|Nelson Mandela with Francois Pienaar (Springbok captain) |
at Rugby World Cup 1995.
South Africa in the second half of the 20th Century was one of the last nations on Earth to retain the institutionalisation and legalisation of racial oppression under the name apartheid. The names Steve Biko, Walter Sisulu, Archbishop Desmond Tutu and others came to be known throughout the world as indigenous leaders of the resistance to apartheid. But by far, the most well known name was that of Nelson Mandela.
Originally espousing violence as a means, albeit one he felt forced into by the brutality of apartheid, Mandela went on to proclaim a nonviolent resistance. Later, when he became the nations Prime Minister he solidified this commitment with nonviolence by seeking to forgive rather than to condemn and punish.
In 1995 when Mandela walked onto the rugby field at Ellis Park, Johannesburg, at the start of the Rugby World Cup final wearing the green Springbok jersey Mandela was signifying not just to his nations people, black and white, but to the entire world, that reconciliation is possible. The green Springbok jersey until that moment had become a hated symbol of apartheid by those opposing sporting contact with South Africa throughout the world, particularly in Australia, New Zealand and the UK.
Yet, there stood a man who had suffered incredibly under the system of apartheid that the Springbok jersey had come to represent. Mandela had moved from being a victim to being a merciful forgiver. Mandela had moved from being a perpetrator of violent means to being a man of peace and justice. When he stood on that field in that jersey, Mandela was announcing that we could all do the same.

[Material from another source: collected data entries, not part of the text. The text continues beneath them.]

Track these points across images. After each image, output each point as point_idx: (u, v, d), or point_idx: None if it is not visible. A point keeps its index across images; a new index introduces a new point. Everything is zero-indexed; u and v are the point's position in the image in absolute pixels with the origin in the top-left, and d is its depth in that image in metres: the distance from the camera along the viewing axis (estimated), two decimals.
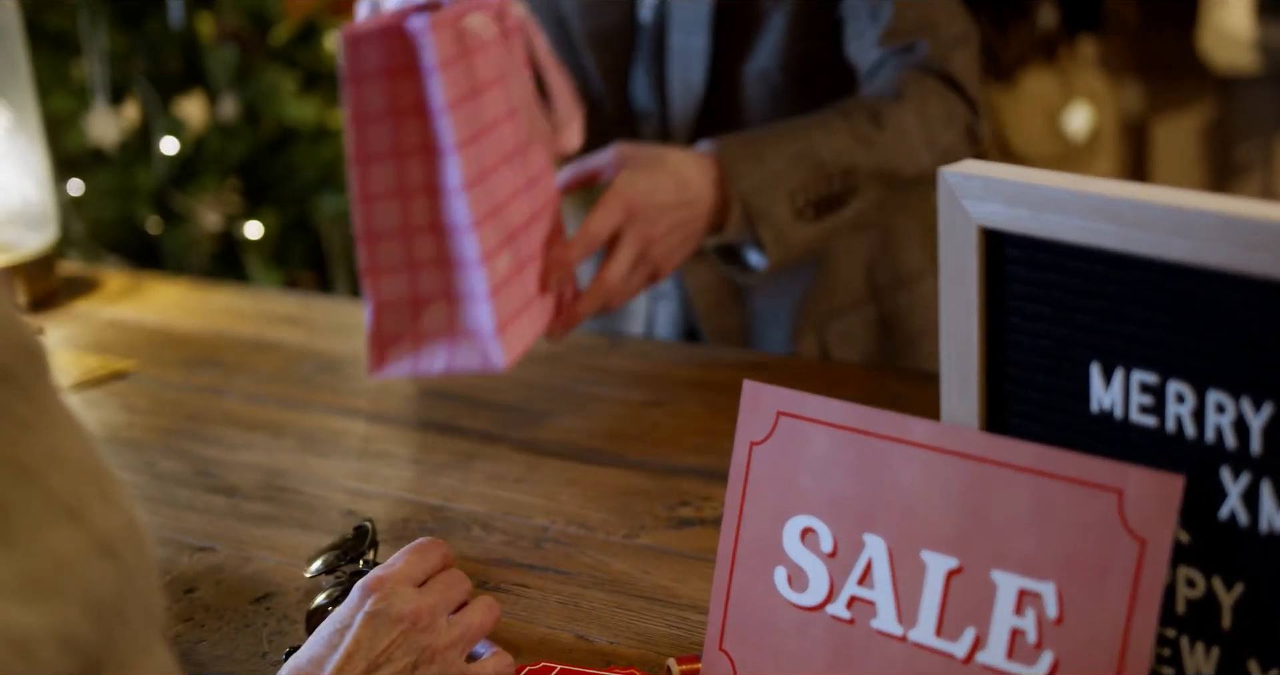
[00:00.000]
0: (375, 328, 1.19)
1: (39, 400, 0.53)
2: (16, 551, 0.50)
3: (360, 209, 1.17)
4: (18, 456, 0.51)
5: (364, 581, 0.84)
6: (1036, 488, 0.69)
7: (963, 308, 0.72)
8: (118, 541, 0.52)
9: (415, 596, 0.84)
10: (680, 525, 1.07)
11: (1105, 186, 0.66)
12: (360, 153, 1.15)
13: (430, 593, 0.86)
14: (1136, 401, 0.68)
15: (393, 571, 0.85)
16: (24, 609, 0.49)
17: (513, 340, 1.19)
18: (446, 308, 1.19)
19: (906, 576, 0.73)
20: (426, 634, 0.83)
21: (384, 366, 1.21)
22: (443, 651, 0.84)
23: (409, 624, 0.82)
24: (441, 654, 0.84)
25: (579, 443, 1.23)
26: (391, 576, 0.85)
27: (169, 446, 1.26)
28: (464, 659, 0.86)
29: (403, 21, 1.12)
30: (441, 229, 1.17)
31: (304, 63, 2.58)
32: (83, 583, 0.51)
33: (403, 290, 1.19)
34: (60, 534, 0.51)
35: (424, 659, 0.83)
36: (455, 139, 1.12)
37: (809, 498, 0.77)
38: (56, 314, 1.64)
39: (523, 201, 1.23)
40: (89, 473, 0.53)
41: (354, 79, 1.13)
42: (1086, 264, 0.68)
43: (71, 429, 0.54)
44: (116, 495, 0.53)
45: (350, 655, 0.81)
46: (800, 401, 0.78)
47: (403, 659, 0.82)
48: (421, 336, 1.20)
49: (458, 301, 1.18)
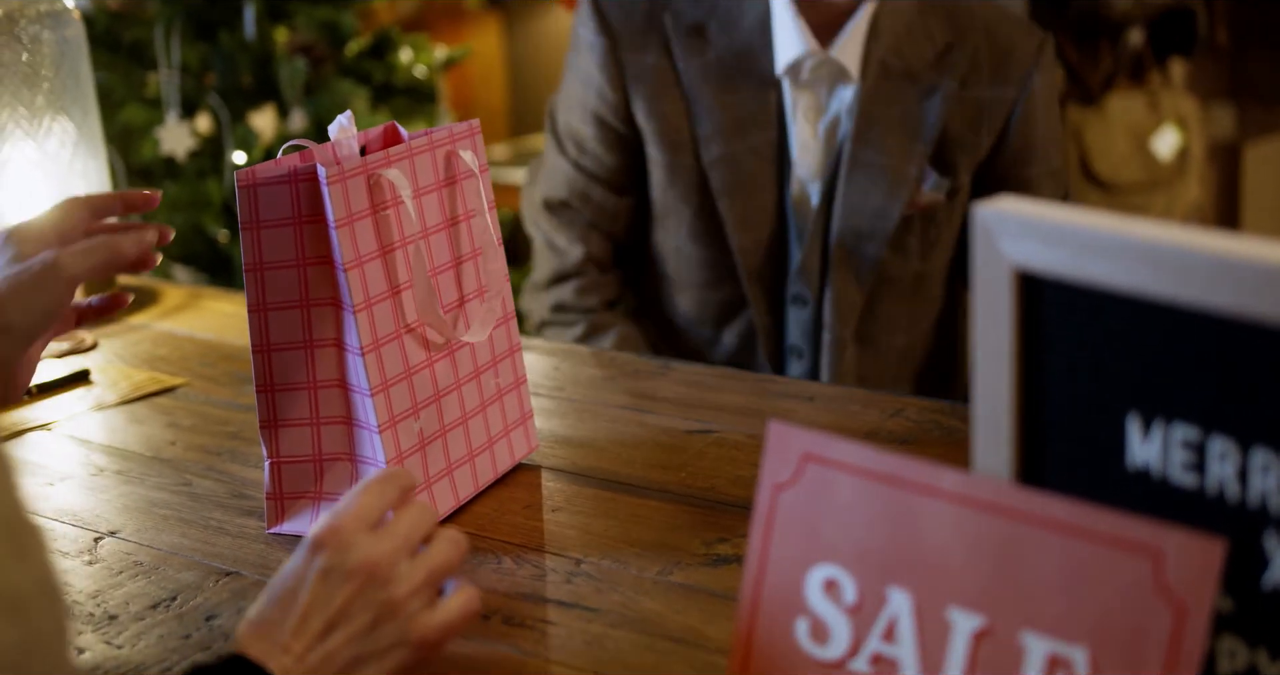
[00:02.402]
0: (274, 486, 1.09)
1: None
2: None
3: (258, 359, 1.07)
4: None
5: (315, 534, 0.79)
6: (1070, 546, 0.65)
7: (996, 353, 0.68)
8: (26, 600, 0.50)
9: (370, 546, 0.79)
10: (716, 563, 1.04)
11: (1148, 230, 0.62)
12: (259, 302, 1.05)
13: (388, 537, 0.80)
14: (1177, 458, 0.64)
15: (344, 519, 0.80)
16: None
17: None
18: (351, 468, 1.09)
19: (932, 634, 0.70)
20: (385, 586, 0.79)
21: (283, 523, 1.10)
22: (405, 602, 0.79)
23: (365, 578, 0.78)
24: (403, 605, 0.79)
25: (620, 471, 1.20)
26: (344, 525, 0.79)
27: (209, 467, 1.25)
28: (430, 603, 0.81)
29: (312, 167, 1.02)
30: (347, 385, 1.07)
31: (376, 77, 2.59)
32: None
33: (305, 448, 1.08)
34: None
35: (384, 614, 0.79)
36: (354, 300, 1.03)
37: (833, 547, 0.74)
38: (112, 327, 1.64)
39: (445, 365, 1.12)
40: (4, 527, 0.50)
41: (251, 226, 1.04)
42: (1127, 311, 0.64)
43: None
44: (32, 550, 0.51)
45: (305, 617, 0.77)
46: (827, 445, 0.75)
47: (361, 615, 0.78)
48: (323, 495, 1.09)
49: (360, 464, 1.08)
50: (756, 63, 1.60)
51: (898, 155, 1.58)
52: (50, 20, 1.60)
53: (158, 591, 1.04)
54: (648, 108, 1.62)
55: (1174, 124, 3.86)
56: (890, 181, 1.59)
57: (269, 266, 1.05)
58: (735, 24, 1.60)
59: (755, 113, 1.60)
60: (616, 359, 1.48)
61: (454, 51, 2.85)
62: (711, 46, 1.61)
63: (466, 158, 1.14)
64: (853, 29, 1.57)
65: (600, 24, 1.63)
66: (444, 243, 1.13)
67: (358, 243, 1.04)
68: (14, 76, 1.58)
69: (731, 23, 1.60)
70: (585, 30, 1.65)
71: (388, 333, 1.06)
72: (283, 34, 2.58)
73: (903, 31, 1.59)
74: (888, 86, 1.59)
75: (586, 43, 1.65)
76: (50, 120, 1.62)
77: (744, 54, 1.60)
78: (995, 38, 1.61)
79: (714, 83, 1.60)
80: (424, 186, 1.11)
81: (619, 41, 1.62)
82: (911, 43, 1.59)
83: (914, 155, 1.59)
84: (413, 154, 1.10)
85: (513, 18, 4.55)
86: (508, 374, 1.20)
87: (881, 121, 1.59)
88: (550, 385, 1.41)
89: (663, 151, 1.63)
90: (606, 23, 1.63)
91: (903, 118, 1.59)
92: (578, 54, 1.67)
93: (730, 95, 1.60)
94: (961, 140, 1.61)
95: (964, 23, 1.61)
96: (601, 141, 1.67)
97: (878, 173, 1.59)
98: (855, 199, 1.59)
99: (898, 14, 1.59)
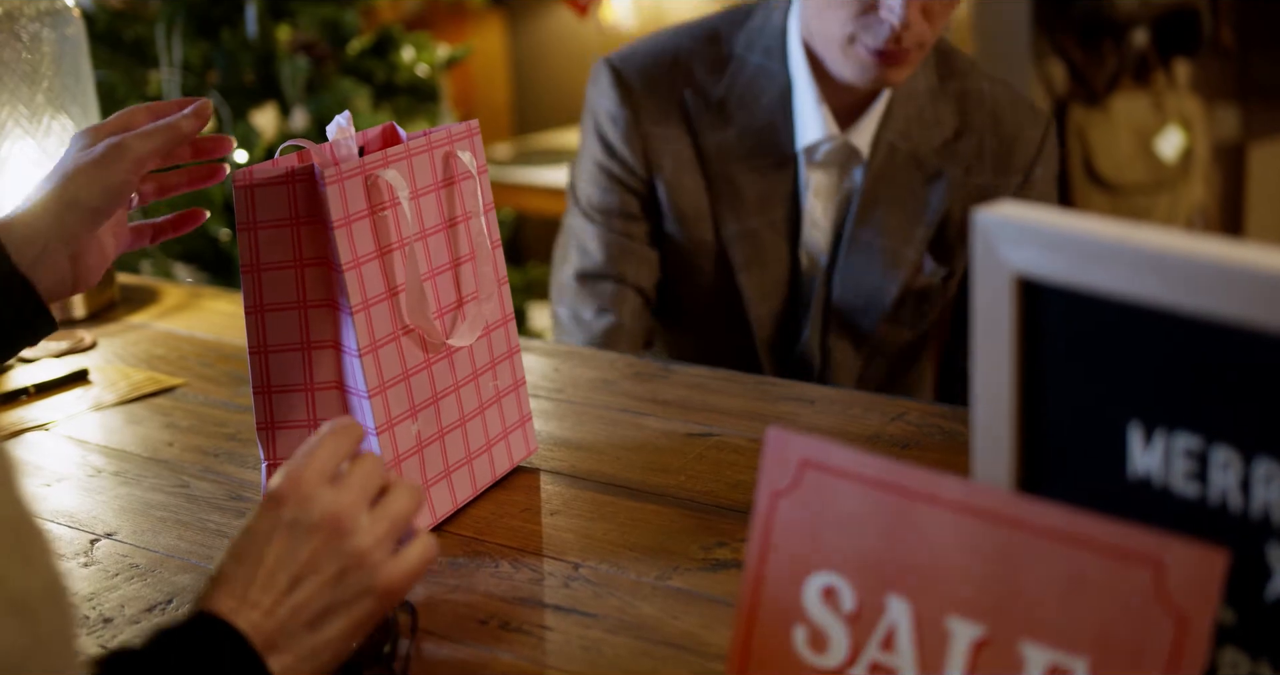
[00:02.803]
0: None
1: None
2: None
3: (256, 360, 1.06)
4: None
5: (274, 488, 0.79)
6: (1071, 556, 0.64)
7: (996, 360, 0.67)
8: (33, 603, 0.49)
9: (332, 497, 0.79)
10: (715, 567, 1.03)
11: (1151, 236, 0.62)
12: (257, 303, 1.04)
13: (348, 489, 0.80)
14: (1179, 468, 0.63)
15: (304, 472, 0.80)
16: None
17: (420, 513, 1.08)
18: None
19: (931, 644, 0.69)
20: (350, 537, 0.79)
21: None
22: (369, 552, 0.79)
23: (330, 530, 0.78)
24: (368, 555, 0.79)
25: (619, 474, 1.19)
26: (304, 478, 0.79)
27: (206, 468, 1.25)
28: (393, 552, 0.81)
29: (309, 168, 1.02)
30: (345, 387, 1.06)
31: (378, 76, 2.58)
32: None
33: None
34: None
35: (350, 565, 0.79)
36: (352, 301, 1.02)
37: (832, 554, 0.73)
38: (112, 326, 1.64)
39: (443, 367, 1.12)
40: (10, 530, 0.50)
41: (248, 227, 1.03)
42: (1129, 318, 0.63)
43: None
44: (38, 553, 0.51)
45: (271, 572, 0.77)
46: (826, 451, 0.74)
47: (328, 567, 0.78)
48: None
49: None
50: (776, 139, 1.59)
51: (897, 237, 1.59)
52: (50, 18, 1.60)
53: (154, 594, 1.03)
54: (669, 181, 1.62)
55: (1178, 124, 3.85)
56: (888, 262, 1.60)
57: (266, 267, 1.04)
58: (756, 101, 1.60)
59: (773, 189, 1.60)
60: (616, 361, 1.48)
61: (456, 50, 2.84)
62: (732, 123, 1.60)
63: (465, 159, 1.14)
64: (871, 113, 1.58)
65: (623, 96, 1.62)
66: (442, 244, 1.12)
67: (355, 244, 1.03)
68: (14, 75, 1.57)
69: (752, 99, 1.60)
70: (607, 101, 1.63)
71: (386, 334, 1.06)
72: (285, 32, 2.57)
73: (914, 116, 1.59)
74: (894, 169, 1.59)
75: (609, 114, 1.63)
76: (50, 118, 1.61)
77: (764, 131, 1.60)
78: (1001, 126, 1.62)
79: (735, 159, 1.60)
80: (422, 187, 1.10)
81: (641, 114, 1.61)
82: (921, 128, 1.60)
83: (914, 239, 1.59)
84: (411, 155, 1.09)
85: (516, 16, 4.54)
86: (506, 376, 1.19)
87: (884, 203, 1.59)
88: (549, 387, 1.40)
89: (681, 226, 1.63)
90: (631, 95, 1.61)
91: (905, 200, 1.59)
92: (598, 124, 1.65)
93: (751, 173, 1.60)
94: (961, 228, 1.61)
95: (973, 110, 1.62)
96: (629, 206, 1.64)
97: (876, 253, 1.59)
98: (854, 276, 1.60)
99: (911, 98, 1.59)
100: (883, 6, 1.45)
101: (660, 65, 1.62)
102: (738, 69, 1.61)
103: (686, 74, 1.62)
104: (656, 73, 1.62)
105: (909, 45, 1.47)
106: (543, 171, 3.89)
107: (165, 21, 2.41)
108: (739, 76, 1.61)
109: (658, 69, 1.62)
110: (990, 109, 1.62)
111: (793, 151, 1.60)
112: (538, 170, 3.90)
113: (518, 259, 3.95)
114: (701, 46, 1.63)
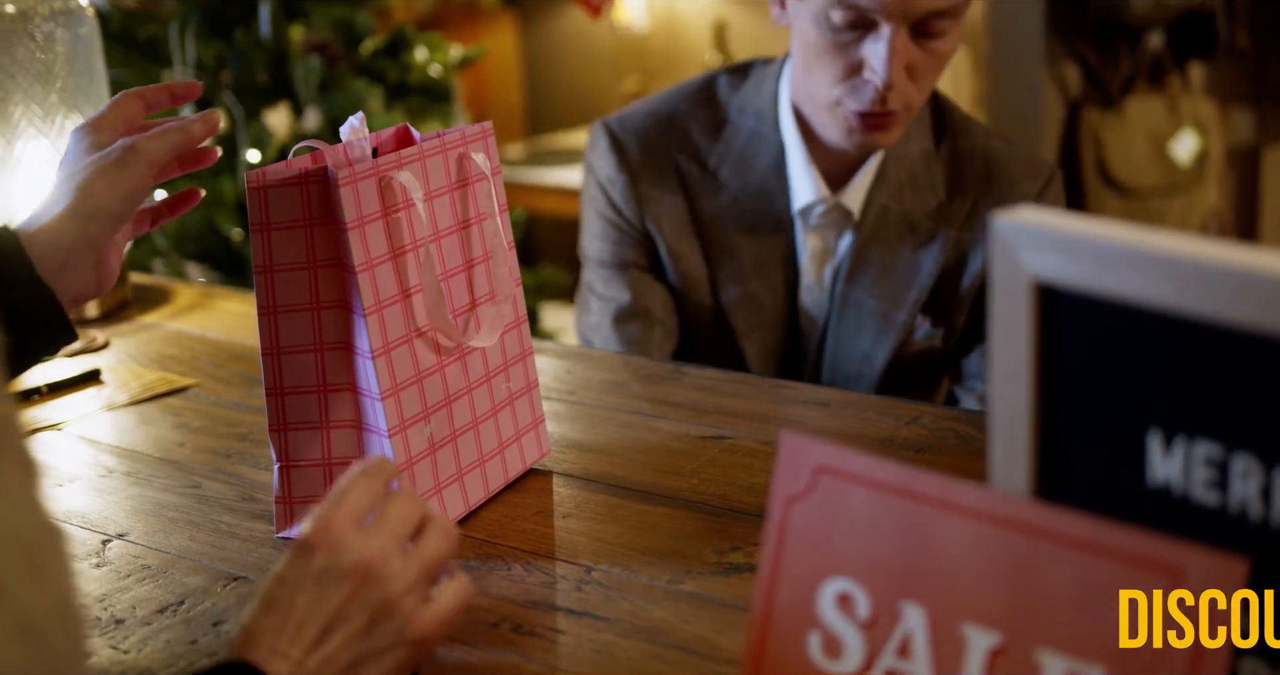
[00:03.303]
0: (284, 489, 1.08)
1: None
2: None
3: (268, 362, 1.06)
4: None
5: (304, 535, 0.78)
6: (1089, 564, 0.63)
7: (1014, 366, 0.67)
8: (42, 623, 0.48)
9: (362, 544, 0.78)
10: (728, 571, 1.03)
11: (1171, 242, 0.61)
12: (270, 304, 1.04)
13: (379, 533, 0.79)
14: (1199, 476, 0.62)
15: (334, 518, 0.78)
16: None
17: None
18: None
19: (946, 651, 0.69)
20: (380, 585, 0.78)
21: (292, 527, 1.09)
22: (400, 600, 0.78)
23: (360, 578, 0.77)
24: (399, 603, 0.78)
25: (632, 477, 1.19)
26: (334, 525, 0.78)
27: (218, 469, 1.25)
28: (425, 598, 0.80)
29: (323, 169, 1.02)
30: (357, 389, 1.06)
31: (390, 76, 2.58)
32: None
33: (315, 452, 1.07)
34: None
35: (381, 613, 0.78)
36: (365, 303, 1.02)
37: (847, 560, 0.73)
38: (124, 326, 1.64)
39: (455, 369, 1.11)
40: (22, 546, 0.49)
41: (261, 228, 1.03)
42: (1149, 325, 0.63)
43: (10, 495, 0.50)
44: (51, 572, 0.50)
45: (301, 622, 0.76)
46: (841, 457, 0.73)
47: (358, 616, 0.77)
48: None
49: None
50: (772, 203, 1.58)
51: (887, 300, 1.57)
52: (64, 18, 1.60)
53: (165, 595, 1.03)
54: (667, 245, 1.61)
55: (1193, 128, 3.84)
56: (878, 326, 1.57)
57: (279, 269, 1.04)
58: (750, 166, 1.59)
59: (771, 253, 1.59)
60: (629, 363, 1.47)
61: (469, 50, 2.84)
62: (727, 188, 1.59)
63: (479, 160, 1.14)
64: (862, 175, 1.56)
65: (620, 160, 1.61)
66: (455, 246, 1.12)
67: (369, 245, 1.03)
68: (28, 74, 1.57)
69: (746, 164, 1.59)
70: (604, 164, 1.63)
71: (398, 336, 1.05)
72: (298, 32, 2.57)
73: (906, 179, 1.57)
74: (885, 232, 1.57)
75: (607, 178, 1.63)
76: (64, 118, 1.61)
77: (760, 196, 1.58)
78: (995, 183, 1.57)
79: (731, 224, 1.59)
80: (436, 189, 1.10)
81: (638, 178, 1.61)
82: (914, 191, 1.57)
83: (905, 302, 1.57)
84: (425, 156, 1.09)
85: (529, 16, 4.54)
86: (519, 378, 1.19)
87: (875, 265, 1.57)
88: (562, 389, 1.40)
89: (682, 289, 1.62)
90: (626, 159, 1.61)
91: (896, 264, 1.57)
92: (599, 184, 1.64)
93: (747, 236, 1.59)
94: (956, 284, 1.58)
95: (966, 169, 1.58)
96: (639, 258, 1.63)
97: (866, 315, 1.57)
98: (845, 341, 1.58)
99: (904, 161, 1.57)
100: (867, 68, 1.43)
101: (657, 129, 1.61)
102: (732, 134, 1.60)
103: (683, 138, 1.61)
104: (653, 137, 1.61)
105: (895, 107, 1.45)
106: (555, 172, 3.88)
107: (179, 21, 2.41)
108: (734, 141, 1.60)
109: (654, 133, 1.61)
110: (983, 166, 1.58)
111: (788, 215, 1.58)
112: (550, 171, 3.90)
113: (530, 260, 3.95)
114: (698, 109, 1.62)
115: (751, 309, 1.60)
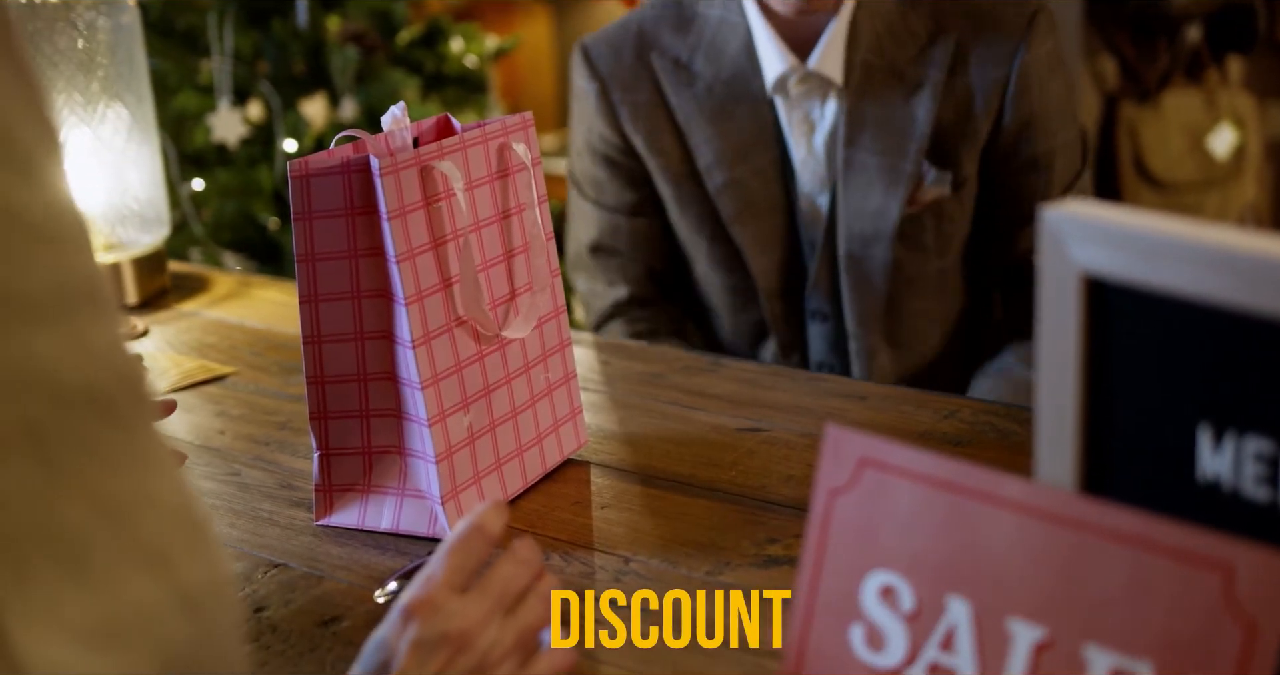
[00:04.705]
0: (323, 476, 1.10)
1: (138, 438, 0.50)
2: (94, 594, 0.47)
3: (309, 350, 1.06)
4: (110, 494, 0.48)
5: (406, 603, 0.78)
6: (1136, 559, 0.63)
7: (1061, 360, 0.67)
8: (201, 596, 0.49)
9: (461, 611, 0.78)
10: (767, 564, 1.03)
11: (1221, 235, 0.61)
12: (311, 293, 1.05)
13: (478, 598, 0.79)
14: (1249, 471, 0.62)
15: (434, 586, 0.78)
16: (92, 655, 0.46)
17: (470, 504, 1.09)
18: (400, 461, 1.08)
19: (991, 645, 0.68)
20: (475, 653, 0.77)
21: (331, 515, 1.10)
22: (494, 668, 0.78)
23: (455, 645, 0.77)
24: (494, 670, 0.78)
25: (669, 468, 1.19)
26: (434, 594, 0.78)
27: (257, 456, 1.25)
28: (521, 665, 0.80)
29: (365, 159, 1.02)
30: (397, 378, 1.06)
31: (427, 66, 2.58)
32: (157, 636, 0.48)
33: (354, 440, 1.08)
34: (141, 582, 0.48)
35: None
36: (405, 292, 1.03)
37: (890, 553, 0.72)
38: (163, 314, 1.65)
39: (495, 359, 1.12)
40: (181, 520, 0.50)
41: (303, 217, 1.04)
42: (1199, 318, 0.62)
43: (169, 471, 0.50)
44: (207, 546, 0.50)
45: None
46: (885, 450, 0.73)
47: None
48: (371, 487, 1.09)
49: (409, 457, 1.08)
50: (747, 86, 1.60)
51: (891, 154, 1.57)
52: (106, 7, 1.61)
53: None
54: (647, 145, 1.64)
55: (1231, 122, 3.81)
56: (886, 180, 1.57)
57: (321, 257, 1.04)
58: (721, 52, 1.61)
59: (754, 136, 1.60)
60: (666, 355, 1.47)
61: (505, 41, 2.84)
62: (700, 78, 1.62)
63: (519, 150, 1.14)
64: (828, 40, 1.56)
65: (590, 71, 1.66)
66: (495, 236, 1.12)
67: (410, 235, 1.03)
68: (70, 63, 1.58)
69: (717, 51, 1.61)
70: (579, 77, 1.68)
71: (439, 326, 1.06)
72: (335, 22, 2.58)
73: (883, 31, 1.57)
74: (873, 87, 1.57)
75: (581, 90, 1.68)
76: (105, 106, 1.62)
77: (734, 80, 1.60)
78: (979, 19, 1.57)
79: (708, 112, 1.61)
80: (476, 179, 1.10)
81: (609, 85, 1.65)
82: (893, 41, 1.57)
83: (908, 152, 1.57)
84: (465, 146, 1.09)
85: (562, 7, 4.54)
86: (558, 369, 1.19)
87: (870, 122, 1.57)
88: (599, 380, 1.40)
89: (669, 185, 1.65)
90: (595, 69, 1.65)
91: (892, 116, 1.57)
92: (576, 102, 1.70)
93: (726, 122, 1.61)
94: (958, 130, 1.58)
95: (946, 11, 1.58)
96: (615, 179, 1.68)
97: (872, 173, 1.57)
98: (855, 203, 1.58)
99: (876, 15, 1.57)
100: None
101: (625, 36, 1.66)
102: (702, 25, 1.63)
103: (653, 39, 1.64)
104: (621, 44, 1.65)
105: None
106: None
107: (217, 11, 2.42)
108: (704, 33, 1.62)
109: (623, 41, 1.65)
110: (964, 6, 1.58)
111: (765, 95, 1.59)
112: None
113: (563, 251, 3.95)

We could all become peaceful, we could all be forgivers.
At his 90th birthday celebratory concert in London’s Hyde Park, attended by thousands, Nelson Mandela ended his speech by saying that after ninety years of life the work was now in the hands of others.
Let us accept and cherish his gift. Let us continue to work for peace, justice and freedom using the two tools that he left us: compassion and forgiveness.